In response to an increasing number of applications demanding unprecedented accuracy and precision for beam measurement, Photon Inc. offers two ultra-high precision BeamScan scan heads - models XYPREC and XYGEPREC. These models were developed after rigorous studies into improving and optimizing every tolerance involved in the manufacture of the BeamScan.

After a careful analysis of the available materials and their mechanical properties we concluded that aluminum, which is widely used in lasers and optics instruments, proved to be incapable of the precise machining and metal stability required for an ultra high precision instrument. Of the many materials we examined we found stainless steel proved to be the most appropriate material because of its mechanical stability. Therefore, the first modification was the use of stainless steel. Every component in the high precision head is precisely machined out of ASTM 303 stainless steel.

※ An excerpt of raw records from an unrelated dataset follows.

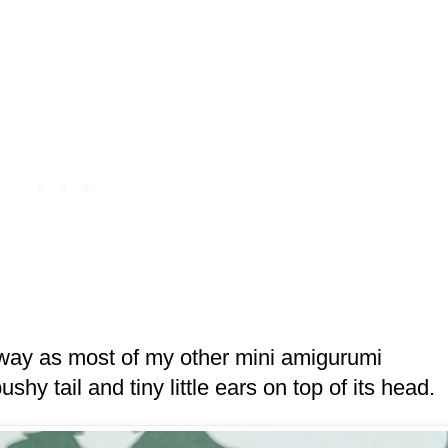
 way as most of my other mini amigurumi
bushy tail and tiny little ears on top of its head.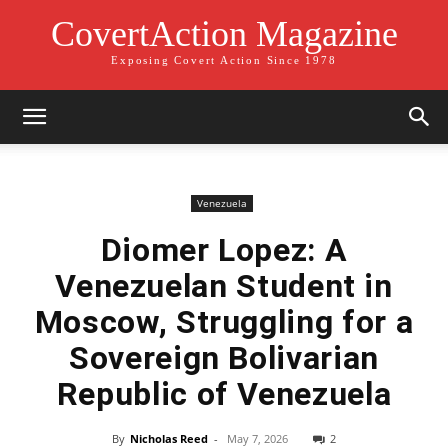
CovertAction Magazine
Exposing Covert Action Since 1978
Venezuela
Diomer Lopez: A
Venezuelan Student in
Moscow, Struggling for a
Sovereign Bolivarian
Republic of Venezuela
By
Nicholas Reed
-
May 7, 2026
2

BeamScan XYPREC and XYGEPREC Scan Heads These precision instruments are for measuring very small beams, as small as a few microns (µm) in diameter. In this region, the ability to control the precise location of the measurement plane becomes critical. Because the depth of focus of a diffraction-limited beam is roughly the beam diameter squared, a 6-µm beam, for example, will have a depth of focus of only 36 µm. Consequently, if the measurement plane is not precisely known, the measurement may not be at the actual waist of the beam, and thus lead to measurement error.

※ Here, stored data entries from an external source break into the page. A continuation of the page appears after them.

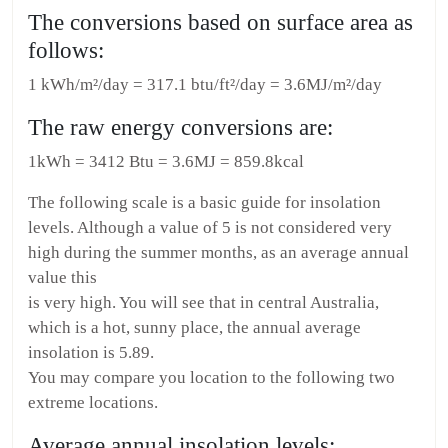
The conversions based on surface area as
follows:
1 kWh/m²/day = 317.1 btu/ft²/day = 3.6MJ/m²/day
The raw energy conversions are:
1kWh = 3412 Btu = 3.6MJ = 859.8kcal
The following scale is a basic guide for insolation
levels. Although a value of 5 is not considered very
high during the summer months, as an average annual
value this
is very high. You will see that in central Australia,
which is a hot, sunny place, the annual average
insolation is 5.89.
You may compare you location to the following two
extreme locations.
Average annual insolation levels: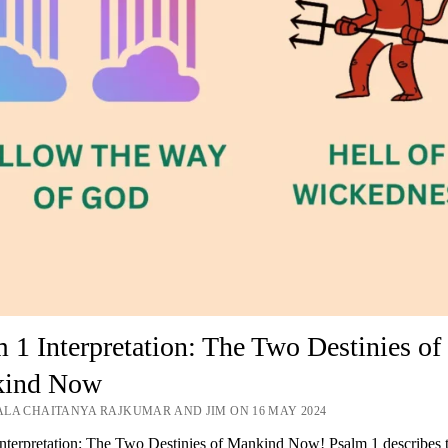
 1 Interpretation: The Two Destinies of
ind Now
LA CHAITANYA RAJKUMAR AND JIM ON 16 MAY 2024
nterpretation: The Two Destinies of Mankind Now! Psalm 1 describes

Photon conducted a comprehensive examination of the optimum way to improve the precise location of the measurement plane and the level of confidence in that location. This task was additionally complex because six different mechanical tolerances contributed to the measurement: axial distance to the slit; axial difference between the X and the Y slit; motor jitter; perpendicular positioning of the rotating hub and the precise mounting of the slits. To achieve the highest possible precision, these tolerances had to be reduced to an absolute minimum.

The dimensions that are measured and controlled are as follows:

• Stainless steel drum is hand lapped until the X and the Y slit planes are flat, parallel and symmetric about the central axis of the hub to better than 2.5 µm.
• Slit selection and installation is precisely controlled. We start with two matched slits and we mount the slits so as to have a negligible effect on the measurement plane.
• Motor mount parallelism to datum plane.
• Motor barrel to motor mount interface.
• Motor shaft centering and parallelism to the motor barrel.
• Motor shaft to rotating drum interface.

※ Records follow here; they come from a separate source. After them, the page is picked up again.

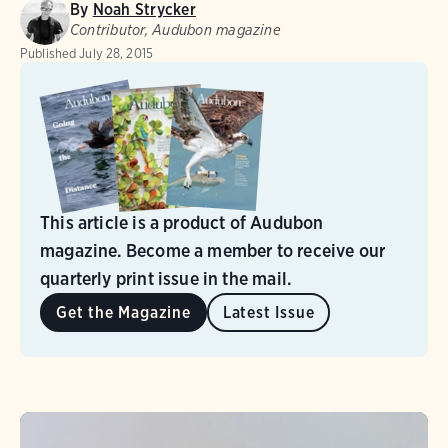
By
Noah Strycker
Contributor, Audubon magazine
Published
July 28, 2015
This article is a product of Audubon
magazine. Become a member to receive our
quarterly print issue in the mail.
Get the Magazine
Latest Issue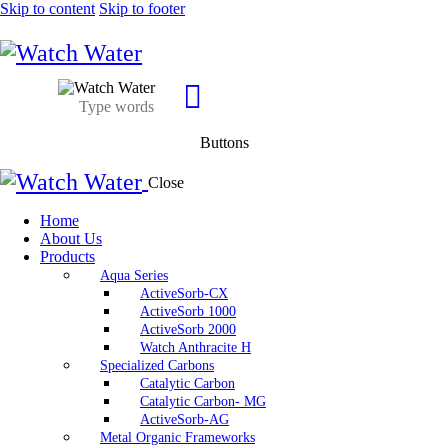
Skip to content
Skip to footer
Buttons
Close
Home
About Us
Products
Aqua Series
ActiveSorb-CX
ActiveSorb 1000
ActiveSorb 2000
Watch Anthracite H
Specialized Carbons
Catalytic Carbon
Catalytic Carbon- MG
ActiveSorb-AG
Metal Organic Frameworks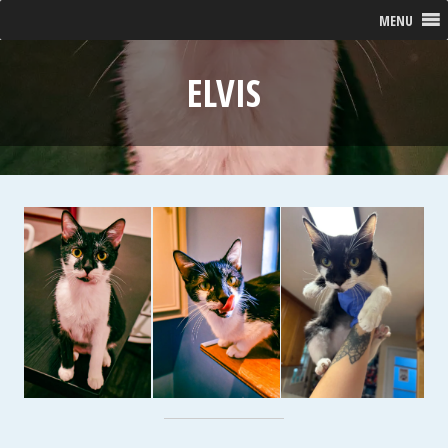
MENU
ELVIS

The result is a scan head where the measurement plane is controlled to an absolute dimension of better than 7 µm or optionally 3.8 µm. This instrument is then measured on a coordinate measuring machine (CMM) where the actual distance from the measurement plane to the datum is measured and reported. The CMM has an absolute accuracy of 2.5 µm. Therefore, the measurement plane is known to within ±5 µm or optionally ±3 µm.

The Problem:
A scan head with uncontrolled tolerances can produce angular errors. Over the 3.5 mm slit height, the maximum error could be 50 µm between Datum 1 and Datum 2.